======== DATA PROVIDED ========
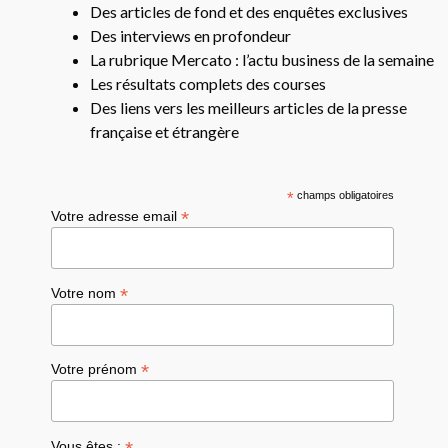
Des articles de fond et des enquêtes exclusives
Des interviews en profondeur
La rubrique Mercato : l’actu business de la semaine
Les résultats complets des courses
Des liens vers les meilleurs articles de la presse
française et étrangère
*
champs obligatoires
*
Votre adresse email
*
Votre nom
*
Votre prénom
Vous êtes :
========
======== DATA PROVIDED ========
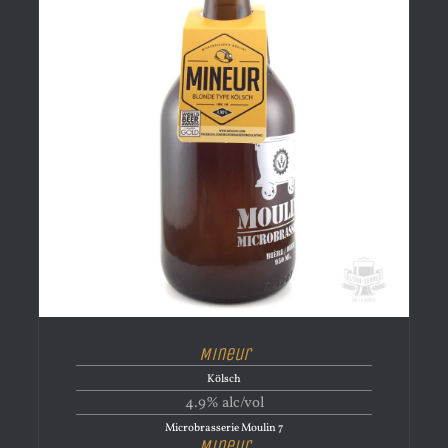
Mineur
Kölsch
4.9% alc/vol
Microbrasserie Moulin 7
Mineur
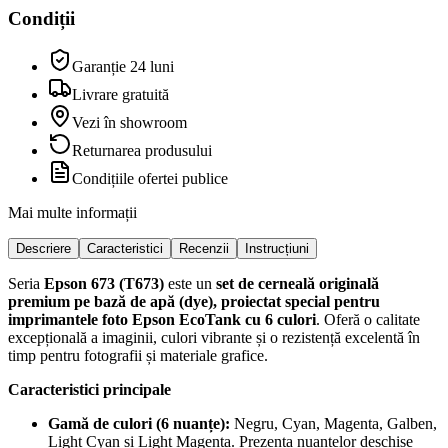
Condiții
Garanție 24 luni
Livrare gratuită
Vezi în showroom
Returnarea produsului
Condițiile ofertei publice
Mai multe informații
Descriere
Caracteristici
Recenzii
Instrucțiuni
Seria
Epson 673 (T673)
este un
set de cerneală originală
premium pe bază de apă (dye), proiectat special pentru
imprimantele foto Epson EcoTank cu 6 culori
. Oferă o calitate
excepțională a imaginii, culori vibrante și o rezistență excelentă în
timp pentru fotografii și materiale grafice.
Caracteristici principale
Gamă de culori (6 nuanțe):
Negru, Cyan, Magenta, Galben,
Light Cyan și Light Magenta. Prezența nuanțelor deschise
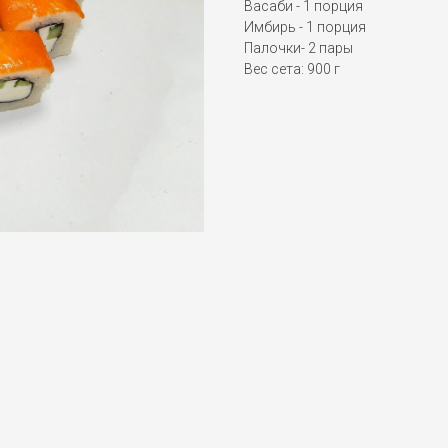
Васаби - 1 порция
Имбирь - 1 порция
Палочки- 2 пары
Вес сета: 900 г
========
WORK TO COMPLETE => Apply a filter for "Magenta" to the entries and show each line that passes.

WRITTEN SOLUTION =>
Negru, Cyan, Magenta, Galben,
Light Cyan și Light Magenta. Prezența nuanțelor deschise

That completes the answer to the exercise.